Generate-then-Retrieve vs. Retrieve-then-Generate
A key empirical finding is that retrieval prior to generation (the retrieve-then-generate methodology) degrades performance due to two factors: (1) errorful retrieval "poisons" semantic parsing, and (2) the need to encode large sets of retrieved triples expands context length, overwhelming LLMs and inducing catastrophic forgetting. In contrast, the generate-then-retrieve approach leverages the LLM's latent schema knowledge for structure prediction, then aligns entities/relations after the fact—both more efficient and robust, as shown by higher EM and skeleton match ratios.
Model Selection, Plug-and-Play Extensibility, and Retrieval Efficiency
ChatKBQA is demonstrated to support model-agnosticity in both LLM and retrieval components. Tuning Llama-2, Baichuan2, ChatGLM2, etc., or swapping SimCSE for Contriever/BM25 as the retrieval backend, yielded only modest performance variation. Efficient tuning mechanisms (LoRA, QLoRA) proved particularly beneficial, enabling the deployment of powerful 13B-parameter LLMs on node-level hardware.
Retrieval from generated logical forms (AG-R) produced both higher semantic similarity on relevant entities/relations and reduced solution space—contrasting sharply with traditional natural language retrieval (NL-R), which was hampered by ambiguity and the need for discrete entity/relation detection.
Implications, Theoretical Significance, and Future Directions
The ChatKBQA results validate several broad hypotheses about model-architecture co-design in hybrid neural-symbolic systems. By decoupling the symbolic and retrieval subtasks, the framework not only improves KBQA accuracy and robustness but also yields interpretable and executable outputs, addressing transparency desiderata in neuro-symbolic QA. The flexibility to update, exchange, and upgrade the LLM, tuning, and retrieval modules independently positions ChatKBQA as a platform for rapid prototyping and further progress in the KG-augmented LLM landscape.

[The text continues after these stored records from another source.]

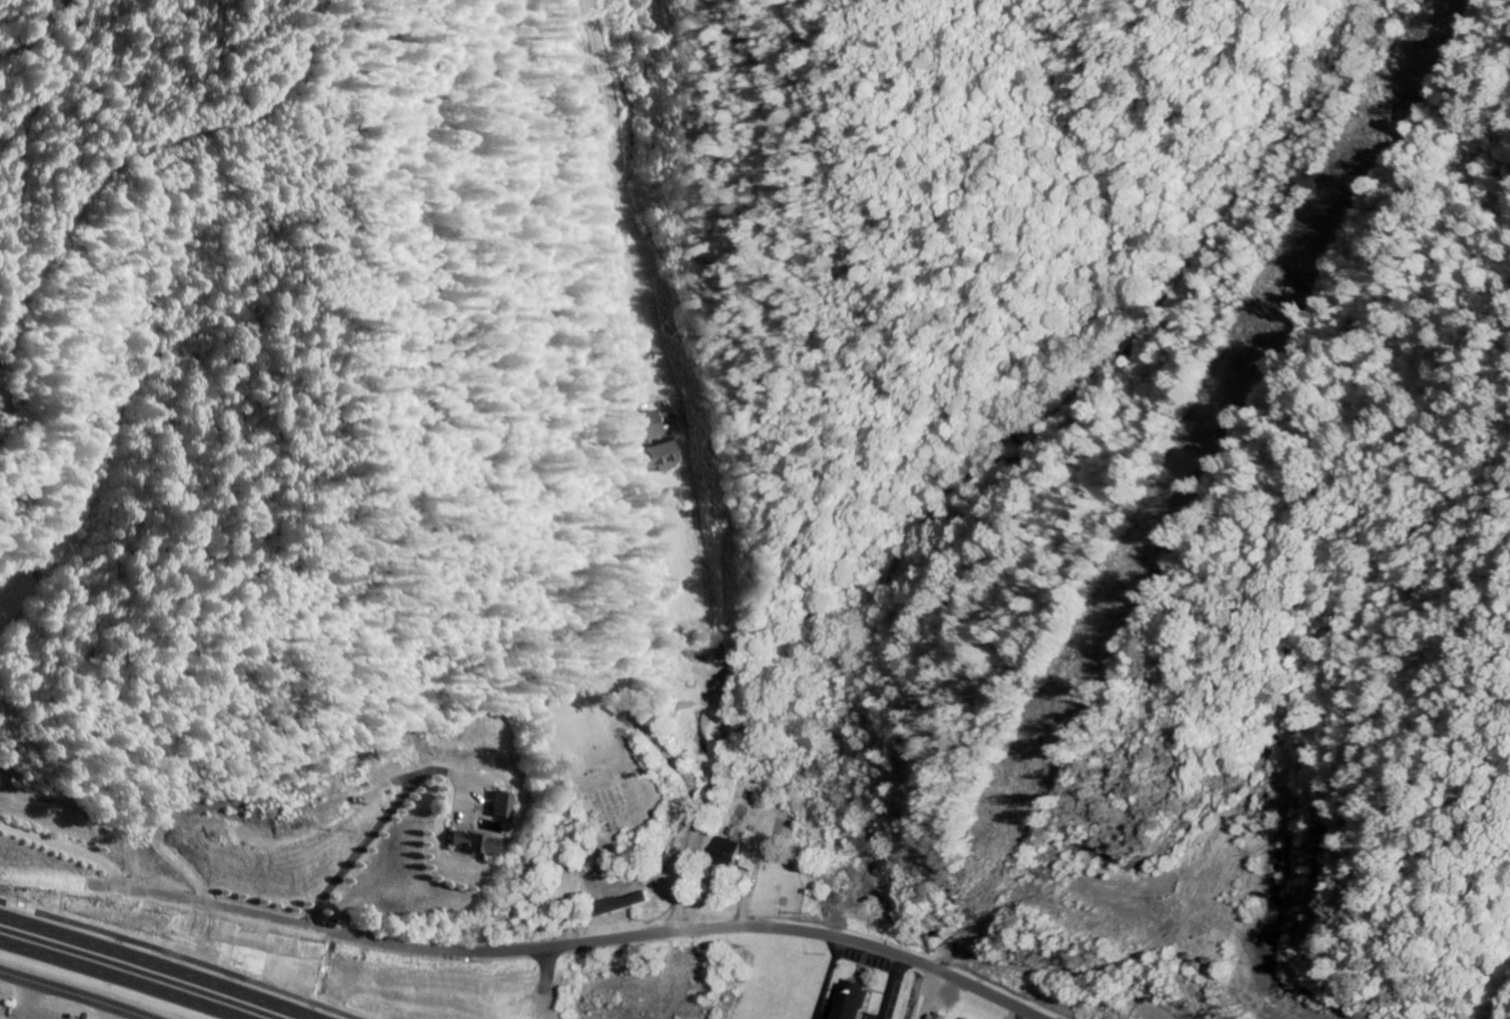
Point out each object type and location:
building: (654, 426)
building: (668, 457)
road: (687, 466)
building: (691, 654)
building: (700, 732)
building: (504, 805)
road: (382, 828)
building: (473, 844)
road: (529, 947)
road: (161, 965)
road: (1045, 976)
road: (119, 978)
road: (70, 995)
building: (850, 1002)
building: (937, 1016)
building: (964, 1018)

The generate-then-retrieve principle may inspire similar architectures in other knowledge-grounded neural reasoning domains, including program synthesis, code retrieval, and multimodal KGQA. The modularity and direct LLM involvement in producing logical forms also facilitate integration with advanced KG-enhanced prompting, in-context learning, and continual learning protocols.
Conclusion
ChatKBQA introduces a paradigm shift in KBQA, empirically demonstrating that generation-first logical form prediction, combined with unsupervised semantic retrieval, enables substantial advances in accuracy, efficiency, and architectural simplicity. This work establishes new performance bounds for interpretable, KG-grounded question answering, while providing a modular, extensible framework for LLM-based symbolic reasoning research (2310.08975).